• Instructions for the task
Only the text is wanted; write out each record below exactly and exclude all pictures.

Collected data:
⟨

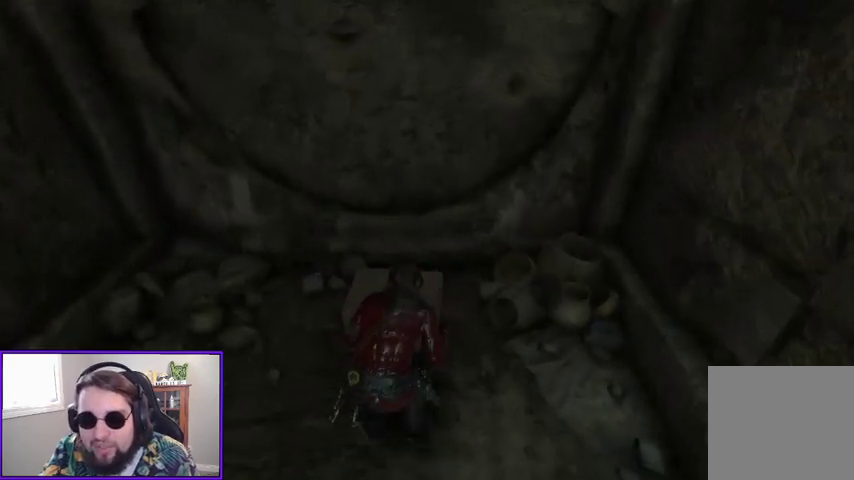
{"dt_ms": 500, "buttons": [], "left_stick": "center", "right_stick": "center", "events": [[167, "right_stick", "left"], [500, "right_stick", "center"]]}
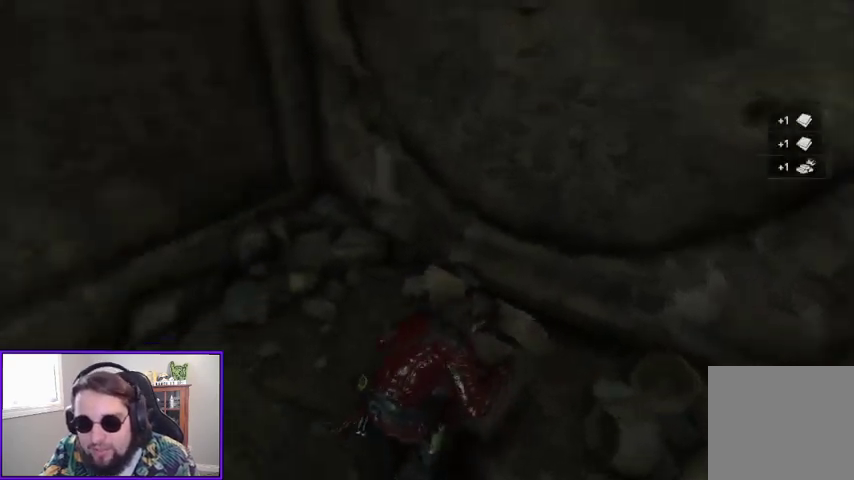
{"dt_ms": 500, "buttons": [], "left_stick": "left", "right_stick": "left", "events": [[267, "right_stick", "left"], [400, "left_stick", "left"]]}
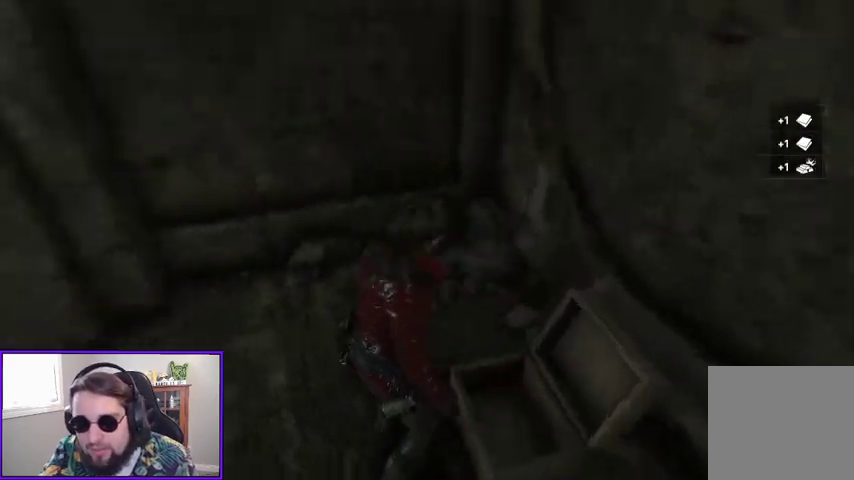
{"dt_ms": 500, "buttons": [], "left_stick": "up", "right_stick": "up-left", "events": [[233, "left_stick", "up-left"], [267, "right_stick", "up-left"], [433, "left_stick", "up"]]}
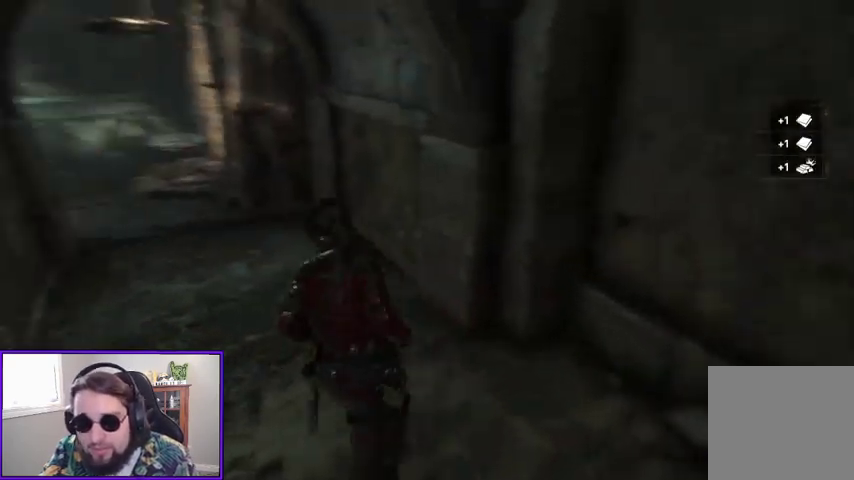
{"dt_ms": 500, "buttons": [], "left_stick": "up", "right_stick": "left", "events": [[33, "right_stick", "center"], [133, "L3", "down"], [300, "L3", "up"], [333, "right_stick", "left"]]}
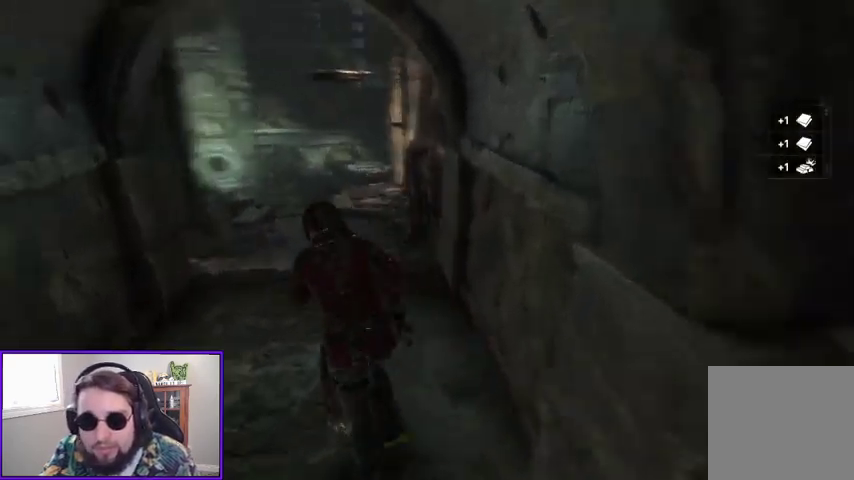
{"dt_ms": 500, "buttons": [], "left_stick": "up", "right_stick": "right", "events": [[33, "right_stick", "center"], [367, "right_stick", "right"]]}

⟩

• Solved problem
{"dt_ms": 500, "buttons": [], "left_stick": "center", "right_stick": "center", "events": [[167, "right_stick", "left"], [500, "right_stick", "center"]]}
{"dt_ms": 500, "buttons": [], "left_stick": "left", "right_stick": "left", "events": [[267, "right_stick", "left"], [400, "left_stick", "left"]]}
{"dt_ms": 500, "buttons": [], "left_stick": "up", "right_stick": "up-left", "events": [[233, "left_stick", "up-left"], [267, "right_stick", "up-left"], [433, "left_stick", "up"]]}
{"dt_ms": 500, "buttons": [], "left_stick": "up", "right_stick": "left", "events": [[33, "right_stick", "center"], [133, "L3", "down"], [300, "L3", "up"], [333, "right_stick", "left"]]}
{"dt_ms": 500, "buttons": [], "left_stick": "up", "right_stick": "right", "events": [[33, "right_stick", "center"], [367, "right_stick", "right"]]}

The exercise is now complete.